SAP HANA basically sits on a custom server and (as far as I know) just uses a column database. The hardware is setup/customized by SAP. Perhaps they want to squeeze some margin here too. The conspiracy theory is that it is not for speed, but to spy on their clients. Or that they dont want to deal with customers mis-configuring their servers.

As for the table structure, then most stuff sits in just big tables. I dont know if the system shards them internally; from user point the tables are just one entity, not divided by anything. You can query them without having to glue anything. For example the table AUFK has order data for all orders, in all entities, in all years. (on a side note: many other ERP systems make separate tables for each year, what is a pain in the butt for reporting, but also allows to shard the data easier). SAP also has this concept of "MANDANT" which is kind of abstract concept of access rights, that can be compared to entity, but it is not really a financial entity (there is a field for that too). Perhaps internally the databse somehow shards the data on MANDANT level, but from user perspective you just see one big table.

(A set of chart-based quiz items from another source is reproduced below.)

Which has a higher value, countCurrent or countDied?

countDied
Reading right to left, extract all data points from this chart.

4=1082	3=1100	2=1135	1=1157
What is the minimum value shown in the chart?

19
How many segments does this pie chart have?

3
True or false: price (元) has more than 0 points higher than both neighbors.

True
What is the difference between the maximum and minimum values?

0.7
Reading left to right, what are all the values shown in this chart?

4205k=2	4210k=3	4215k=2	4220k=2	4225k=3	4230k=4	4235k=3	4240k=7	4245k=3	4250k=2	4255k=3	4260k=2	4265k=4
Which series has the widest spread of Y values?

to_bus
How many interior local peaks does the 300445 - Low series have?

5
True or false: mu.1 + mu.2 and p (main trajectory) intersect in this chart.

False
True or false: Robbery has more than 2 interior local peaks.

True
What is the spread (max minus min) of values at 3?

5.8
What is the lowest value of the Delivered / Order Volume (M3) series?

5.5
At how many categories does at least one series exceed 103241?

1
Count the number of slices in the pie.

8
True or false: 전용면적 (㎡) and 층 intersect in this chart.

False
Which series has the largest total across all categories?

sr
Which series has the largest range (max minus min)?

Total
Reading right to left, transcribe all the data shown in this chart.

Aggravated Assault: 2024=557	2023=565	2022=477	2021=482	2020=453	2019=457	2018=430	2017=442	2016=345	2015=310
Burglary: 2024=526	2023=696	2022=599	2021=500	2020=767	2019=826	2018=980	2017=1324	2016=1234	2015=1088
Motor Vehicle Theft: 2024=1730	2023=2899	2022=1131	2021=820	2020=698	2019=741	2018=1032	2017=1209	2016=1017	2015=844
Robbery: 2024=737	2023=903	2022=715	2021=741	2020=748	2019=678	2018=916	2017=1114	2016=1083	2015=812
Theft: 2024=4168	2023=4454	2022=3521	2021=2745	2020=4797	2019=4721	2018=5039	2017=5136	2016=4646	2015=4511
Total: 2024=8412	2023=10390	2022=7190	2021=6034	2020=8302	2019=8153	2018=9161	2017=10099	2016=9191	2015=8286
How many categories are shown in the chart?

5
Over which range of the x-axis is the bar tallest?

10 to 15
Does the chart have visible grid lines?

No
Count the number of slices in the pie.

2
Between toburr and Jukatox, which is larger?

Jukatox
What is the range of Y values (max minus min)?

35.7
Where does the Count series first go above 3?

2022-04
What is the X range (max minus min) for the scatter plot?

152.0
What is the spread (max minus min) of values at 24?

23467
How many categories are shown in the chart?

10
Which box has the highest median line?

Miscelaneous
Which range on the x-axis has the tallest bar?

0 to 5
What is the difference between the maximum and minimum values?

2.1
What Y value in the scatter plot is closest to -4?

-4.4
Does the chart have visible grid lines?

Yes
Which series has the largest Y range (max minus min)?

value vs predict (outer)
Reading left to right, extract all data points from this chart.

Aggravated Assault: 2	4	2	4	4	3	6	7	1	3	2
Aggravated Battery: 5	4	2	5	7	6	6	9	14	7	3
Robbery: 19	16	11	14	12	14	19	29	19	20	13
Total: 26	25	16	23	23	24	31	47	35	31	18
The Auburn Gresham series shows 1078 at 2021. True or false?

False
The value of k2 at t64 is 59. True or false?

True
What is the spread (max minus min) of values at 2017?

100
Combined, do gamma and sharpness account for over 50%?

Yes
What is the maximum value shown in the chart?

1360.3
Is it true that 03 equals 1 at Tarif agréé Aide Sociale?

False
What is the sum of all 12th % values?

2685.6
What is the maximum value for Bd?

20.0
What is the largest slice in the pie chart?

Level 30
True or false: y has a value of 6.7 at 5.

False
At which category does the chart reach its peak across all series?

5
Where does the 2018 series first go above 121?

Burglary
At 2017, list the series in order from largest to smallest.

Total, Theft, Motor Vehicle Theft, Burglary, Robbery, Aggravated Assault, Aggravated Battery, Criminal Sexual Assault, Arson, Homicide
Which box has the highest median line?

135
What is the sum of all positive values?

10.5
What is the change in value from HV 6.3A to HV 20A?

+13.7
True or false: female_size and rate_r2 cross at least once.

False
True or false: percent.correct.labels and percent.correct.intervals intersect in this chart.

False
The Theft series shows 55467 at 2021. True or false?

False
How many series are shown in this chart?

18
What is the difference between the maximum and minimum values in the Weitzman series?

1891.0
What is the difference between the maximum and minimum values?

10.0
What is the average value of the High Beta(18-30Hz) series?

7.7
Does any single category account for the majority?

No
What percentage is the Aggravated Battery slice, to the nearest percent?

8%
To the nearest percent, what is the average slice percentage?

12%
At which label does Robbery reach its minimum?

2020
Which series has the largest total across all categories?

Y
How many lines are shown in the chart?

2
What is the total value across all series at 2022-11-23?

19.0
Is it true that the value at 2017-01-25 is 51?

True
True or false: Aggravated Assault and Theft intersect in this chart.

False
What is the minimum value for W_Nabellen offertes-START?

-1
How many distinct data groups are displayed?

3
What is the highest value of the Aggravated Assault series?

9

And boy, some of those tables are big that you only extract deltas to your business warehouse.

>Does every location or subsystem have its own db that get some compared in the software layer or is there usually a single source of truth db somewhere?

The idea of SAP ERP (and I'd argue the idea of most ERP systems) is the ERP system is your source of truth. All its subsystems sit on one database, that (if you stay within standard) shouldnt ever break.

Many companies have other systems that "feed" data to SAP -> e.g. you do some inventory planning in some super-nice stuff, but the actual "bookkeeping" (source of truth, orders, financials) is in SAP.